# Exercise requirements
- A) Using the Vibe Awards article, say whether each statement agrees with it, answering yes or no and quoting the deciding words: (i) The ceremony took place at Darlington Civic Theatre. (ii) Fewer than 300 nominations were received. (iii) The Star Vibe award had been handed out in earlier years.
- B) Print the passage of the Vibe Awards article starting at "Comedian Patrick Monahan with" and ending at "(March 11) evening.".
- C) In the Vibe Awards article, who performed at the end of the evening?

Young achievers recognised at annual Vibe Awards

Jack Sowerby, Emily O'Hara, Nico Gaballonie and Kris Stevens pick up their Special Recognition Award

Amy Weatherburn receives her award for achievement against the odds in learning from Chief Supt Graham Hall

The audience at the Vibe Awards at Darlington Civic Theatre.

Comedian Patrick Monahan with award nominee Holly Smith

The Hurworth School Choir perform

Hurworth School Choir

First published in News The Northern Echo: Photograph of the Author by , Chief Reporter (Darlington)

SOME of Darlington’s most outstanding young people had their achievements and hard work recognised at the 19th annual Vibe Awards.

Comedian Patrick Monahan acted as compere for the event, at Darlington Civic Theatre, on Tuesday (March 11) evening.

More than 300 nominations were received for the awards, which celebrate the achievements of people aged between ten and 19.

Hundreds of people attended the awards evening, which was opened with a performance of a James Bond medley by youngsters from Stagecoach.

Awards were presented in six categories – contribution to the community, contribution to sport, contribution to the arts, achievement against the odds in learning, achievement against the odds in life and the final award of the night, the overall Star Vibe award, presented for the first time this year.

The evening was rounded off with a performance by members of the Red Hall dance company.

Roll of honour…

Ben Marshall was named the winner of the first-ever Star Vibe award. The 11-year-old is the primary carer for his sick mother.

Despite his busy schedule at home, Ben keeps his school work to a high standard and is praised for his high work rate, organisation and effort.

Darlington Youth Partnership was chosen as the winner of the contribution to the community award.

In November last year, some of the group represented the UK at a conference in the Netherlands. They also played a key role in organising workshops for young people interested in becoming Darlington’s youth MP.

The other nominees were Adam Howell, who volunteers for a number of organisations in Darlington, including St Mark’s Church, and the 1689 Group, a group of students of Carmel College dedicated to reaching out to those with disabilities and learning difficulties.

# Entries shown
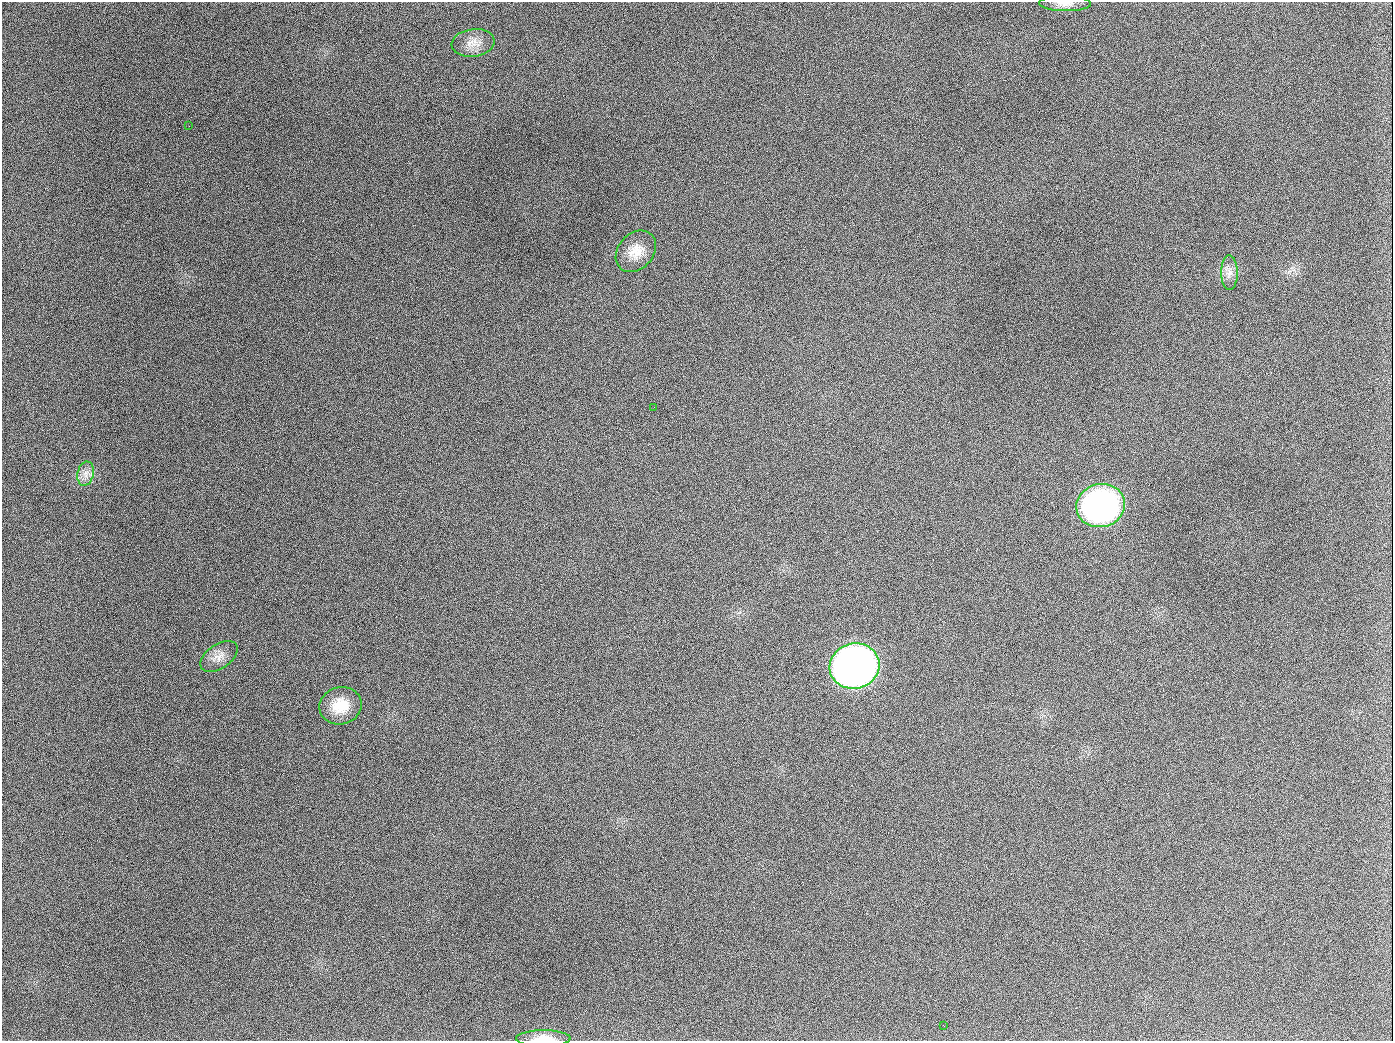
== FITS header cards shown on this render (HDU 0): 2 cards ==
--
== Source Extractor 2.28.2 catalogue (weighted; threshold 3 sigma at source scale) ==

# Worked solutions
- A)
(i) Yes: "at Darlington Civic Theatre, on Tuesday (March 11) evening."
(ii) No: "More than 300 nominations were received for the awards"
(iii) No: "presented for the first time this year."

- B)
Comedian Patrick Monahan with award nominee Holly Smith

The Hurworth School Choir perform

Hurworth School Choir

First published in News The Northern Echo: Photograph of the Author by , Chief Reporter (Darlington)

SOME of Darlington’s most outstanding young people had their achievements and hard work recognised at the 19th annual Vibe Awards.

Comedian Patrick Monahan acted as compere for the event, at Darlington Civic Theatre, on Tuesday (March 11) evening.

- C) Members of the Red Hall dance company.